Beaumont Hospital, Royal College of Surgeons in Ireland, Dublin, Ireland.
Acta Neurol Scand. 2019 Jan;139(1):49-63. doi: 10.1111/ane.13023. Epub 2018 Oct 2.
To assess the effectiveness and safety/tolerability of eslicarbazepine acetate (ESL) monotherapy in clinical practice in Europe.
Euro-Esli was a pooled analysis of 14 European clinical practice studies. Responder rate (≥50% seizure frequency reduction) and seizure freedom rate (seizure freedom at least since prior visit) were assessed after 3, 6 and 12 months of ESL treatment and at last visit. Adverse events (AEs) and AEs leading to ESL discontinuation were assessed throughout follow-up. A subanalysis was conducted to assess outcomes for patients treated initially with ESL monotherapy and for patients treated at the last visit with ESL monotherapy.

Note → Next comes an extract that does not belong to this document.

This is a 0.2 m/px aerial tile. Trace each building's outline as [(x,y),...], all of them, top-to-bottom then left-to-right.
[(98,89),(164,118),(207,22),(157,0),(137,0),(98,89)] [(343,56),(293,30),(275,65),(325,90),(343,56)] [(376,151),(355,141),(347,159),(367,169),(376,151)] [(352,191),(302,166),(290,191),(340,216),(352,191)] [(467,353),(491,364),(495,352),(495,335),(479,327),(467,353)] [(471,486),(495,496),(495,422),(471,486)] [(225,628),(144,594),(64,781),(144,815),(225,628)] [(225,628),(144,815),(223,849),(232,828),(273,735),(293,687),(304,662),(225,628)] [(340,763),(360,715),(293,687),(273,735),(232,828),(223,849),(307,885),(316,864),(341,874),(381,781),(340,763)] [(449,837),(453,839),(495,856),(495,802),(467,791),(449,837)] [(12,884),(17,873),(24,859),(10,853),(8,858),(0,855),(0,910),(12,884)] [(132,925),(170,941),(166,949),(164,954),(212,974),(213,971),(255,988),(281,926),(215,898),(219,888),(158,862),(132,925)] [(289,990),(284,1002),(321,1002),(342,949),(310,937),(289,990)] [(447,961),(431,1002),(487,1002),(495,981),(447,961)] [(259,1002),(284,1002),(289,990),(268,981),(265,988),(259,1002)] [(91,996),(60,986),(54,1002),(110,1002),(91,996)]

ESL was used as monotherapy in 88/2045 (4.3%) patients initially and in 229/1340 (17.1%) patients at the last visit. At 12 months, responder and seizure freedom rates were 94.1% and 88.2%, respectively, in patients treated initially with ESL monotherapy, and 93.2% and 77.4%, respectively, in patients treated at the last visit with ESL monotherapy. Corresponding values for patients treated initially with ESL adjunctive therapy were 74.8% and 39.0%, respectively; and for patients treated at the last visit with ESL adjunctive therapy, corresponding values were 70.4% and 25.9%, respectively. Safety and tolerability were generally comparable in patients treated with ESL as monotherapy or adjunctive therapy. The most commonly reported AEs (≥5% of patients in any group) were dizziness, somnolence, instability/ataxia, and fatigue.
These clinical practice data support the use of ESL as monotherapy, as well as adjunctive therapy, for focal-onset seizures, complementing evidence from clinical trials.
评估醋酸艾司利卡西平(ESL)单药治疗在欧洲临床实践中的疗效和安全性/耐受性。
Euro-Esli 是对 14 项欧洲临床实践研究的汇总分析。在 ESL 治疗 3、6 和 12 个月后以及最后一次就诊时评估应答率(≥50%发作频率减少)和无发作率(至少自上次就诊以来无发作)。在整个随访期间评估不良事件(AE)和导致 ESL 停药的 AE。进行了一项亚分析,以评估最初接受 ESL 单药治疗的患者和最后一次就诊时接受 ESL 单药治疗的患者的结局。
ESL 最初作为单药治疗用于 88/2045(4.3%)例患者,最后一次就诊时用于 229/1340(17.1%)例患者。在 12 个月时,最初接受 ESL 单药治疗的患者应答率和无发作率分别为 94.1%和 88.2%,最后一次就诊时接受 ESL 单药治疗的患者分别为 93.2%和 77.4%。最初接受 ESL 辅助治疗的患者相应值分别为 74.8%和 39.0%;最后一次就诊时接受 ESL 辅助治疗的患者相应值分别为 70.4%和 25.9%。接受 ESL 单药或辅助治疗的患者的安全性和耐受性通常相当。报告发生率≥5%(任何组中)的最常见 AE 为头晕、嗜睡、不稳定/共济失调和疲劳。
这些临床实践数据支持 ESL 作为单药治疗,以及辅助治疗局灶性发作,补充了临床试验的证据。